Atoki explained that the court could only intervene when a litigant approached it on the grounds; that their rights to a fair hearing were infringed on leading to the decision of the national court.

“If such is alleged and the matter brought before us; we will look at the procedures leading to the judgment and not whether the decision was right or wrong.

“You approach the ECOWAS separately as it does not require the exhaustion of local remedies. It is also a final court as you do not appeal against our decisions,” she said.

The judge, however, noted that the enforcement of its orders was a matter of the political will of member states of the commission.

She said that the obligation of the court just as other conventional courts ended at arriving at decisions and ensuring that the writ of the judgment was transmitted to the concerned member state.
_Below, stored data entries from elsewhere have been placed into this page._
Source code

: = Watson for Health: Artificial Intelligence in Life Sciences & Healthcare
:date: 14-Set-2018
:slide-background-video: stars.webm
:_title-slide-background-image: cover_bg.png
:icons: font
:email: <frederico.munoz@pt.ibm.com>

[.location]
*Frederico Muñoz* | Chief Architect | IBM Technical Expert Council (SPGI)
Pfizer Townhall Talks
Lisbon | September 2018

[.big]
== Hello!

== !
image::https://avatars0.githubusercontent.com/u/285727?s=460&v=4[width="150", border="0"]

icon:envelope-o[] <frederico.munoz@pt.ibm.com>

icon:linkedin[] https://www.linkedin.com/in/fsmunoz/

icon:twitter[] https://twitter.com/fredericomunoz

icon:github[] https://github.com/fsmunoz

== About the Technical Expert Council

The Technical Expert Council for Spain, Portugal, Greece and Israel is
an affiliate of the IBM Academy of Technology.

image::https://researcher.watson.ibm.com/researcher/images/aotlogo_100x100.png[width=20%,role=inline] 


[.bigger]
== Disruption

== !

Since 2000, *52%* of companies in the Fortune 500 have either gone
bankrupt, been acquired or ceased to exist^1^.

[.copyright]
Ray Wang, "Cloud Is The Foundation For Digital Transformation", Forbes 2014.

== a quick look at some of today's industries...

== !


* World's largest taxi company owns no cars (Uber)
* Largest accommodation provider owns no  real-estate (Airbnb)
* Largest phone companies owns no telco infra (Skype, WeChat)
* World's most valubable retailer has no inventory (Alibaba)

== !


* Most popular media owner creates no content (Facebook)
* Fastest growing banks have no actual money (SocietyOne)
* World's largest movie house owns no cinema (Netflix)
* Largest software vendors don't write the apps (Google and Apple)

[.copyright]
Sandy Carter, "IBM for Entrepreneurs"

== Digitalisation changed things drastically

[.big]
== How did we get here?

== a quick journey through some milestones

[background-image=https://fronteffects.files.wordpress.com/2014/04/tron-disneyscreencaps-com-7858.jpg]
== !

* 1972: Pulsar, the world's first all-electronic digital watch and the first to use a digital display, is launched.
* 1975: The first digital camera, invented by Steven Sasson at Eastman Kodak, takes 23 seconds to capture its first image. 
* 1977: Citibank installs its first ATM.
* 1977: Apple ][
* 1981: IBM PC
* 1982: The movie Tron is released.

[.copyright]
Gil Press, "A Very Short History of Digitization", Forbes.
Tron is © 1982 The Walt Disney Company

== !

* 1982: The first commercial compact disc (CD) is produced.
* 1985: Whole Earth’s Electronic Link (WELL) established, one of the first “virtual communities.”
Atoki said that the court had situations where its decisions were not complied with by member states, including Nigeria.

“Enforcement of court order is a matter of having the political will and it is up to the executive arm of any government to enforce decisions of national and international courts.

“The member states made commitments to comply with the decisions of the court but that is not always the case as our judgments are not always complied with to the fullest,” she said.

Atoki said that disobedience to the court orders had its sanctions as provided in the ECOWAS treaty for non-compliance with the obligations of member states.

She described the court as “a court of human rights” which did not require the exhaustion of local remedies before hearing the matter on violation of human rights against any member state.